## EXERCISE PROMPT
The entries below are to be copied exactly, with nothing left out.

[Collected data]
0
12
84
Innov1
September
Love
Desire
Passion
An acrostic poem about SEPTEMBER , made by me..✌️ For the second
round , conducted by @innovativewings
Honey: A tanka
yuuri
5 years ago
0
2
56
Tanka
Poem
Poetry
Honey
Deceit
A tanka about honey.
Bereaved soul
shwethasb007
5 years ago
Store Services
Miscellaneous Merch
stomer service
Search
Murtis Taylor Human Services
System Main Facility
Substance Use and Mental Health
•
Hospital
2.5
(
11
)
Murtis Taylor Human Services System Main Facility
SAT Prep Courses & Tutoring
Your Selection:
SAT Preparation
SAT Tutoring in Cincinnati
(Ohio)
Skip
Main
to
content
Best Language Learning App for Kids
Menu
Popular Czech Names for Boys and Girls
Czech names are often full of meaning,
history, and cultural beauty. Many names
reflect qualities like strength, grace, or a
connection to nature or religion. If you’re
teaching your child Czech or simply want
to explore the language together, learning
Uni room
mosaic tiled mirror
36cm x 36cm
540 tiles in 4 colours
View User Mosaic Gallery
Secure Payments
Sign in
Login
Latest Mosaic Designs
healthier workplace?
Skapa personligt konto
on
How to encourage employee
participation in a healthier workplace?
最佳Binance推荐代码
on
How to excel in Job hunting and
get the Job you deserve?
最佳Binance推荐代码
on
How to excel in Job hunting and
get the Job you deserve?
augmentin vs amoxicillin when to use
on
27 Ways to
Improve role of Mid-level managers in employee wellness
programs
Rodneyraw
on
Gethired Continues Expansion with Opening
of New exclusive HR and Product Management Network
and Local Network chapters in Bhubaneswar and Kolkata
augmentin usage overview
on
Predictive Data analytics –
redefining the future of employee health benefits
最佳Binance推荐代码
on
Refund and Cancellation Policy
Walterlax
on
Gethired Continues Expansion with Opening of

## WRITTEN REPLY
0
12
84
Innov1
September
Love
Desire
Passion
An acrostic poem about SEPTEMBER , made by me..✌️ For the second
round , conducted by @innovativewings
Honey: A tanka
yuuri
5 years ago
0
2
56
Tanka
Poem
Poetry
Honey
Deceit
A tanka about honey.
Bereaved soul
shwethasb007
5 years ago
Store Services
Miscellaneous Merch
stomer service
Search
Murtis Taylor Human Services
System Main Facility
Substance Use and Mental Health
•
Hospital
2.5
(
11
)
Murtis Taylor Human Services System Main Facility
SAT Prep Courses & Tutoring
Your Selection:
SAT Preparation
SAT Tutoring in Cincinnati
(Ohio)
Skip
Main
to
content
Best Language Learning App for Kids
Menu
Popular Czech Names for Boys and Girls
Czech names are often full of meaning,
history, and cultural beauty. Many names
reflect qualities like strength, grace, or a
connection to nature or religion. If you’re
teaching your child Czech or simply want
to explore the language together, learning
Uni room
mosaic tiled mirror
36cm x 36cm
540 tiles in 4 colours
View User Mosaic Gallery
Secure Payments
Sign in
Login
Latest Mosaic Designs
healthier workplace?
Skapa personligt konto
on
How to encourage employee
participation in a healthier workplace?
最佳Binance推荐代码
on
How to excel in Job hunting and
get the Job you deserve?
最佳Binance推荐代码
on
How to excel in Job hunting and
get the Job you deserve?
augmentin vs amoxicillin when to use
on
27 Ways to
Improve role of Mid-level managers in employee wellness
programs
Rodneyraw
on
Gethired Continues Expansion with Opening
of New exclusive HR and Product Management Network
and Local Network chapters in Bhubaneswar and Kolkata
augmentin usage overview
on
Predictive Data analytics –
redefining the future of employee health benefits
最佳Binance推荐代码
on
Refund and Cancellation Policy
Walterlax
on
Gethired Continues Expansion with Opening of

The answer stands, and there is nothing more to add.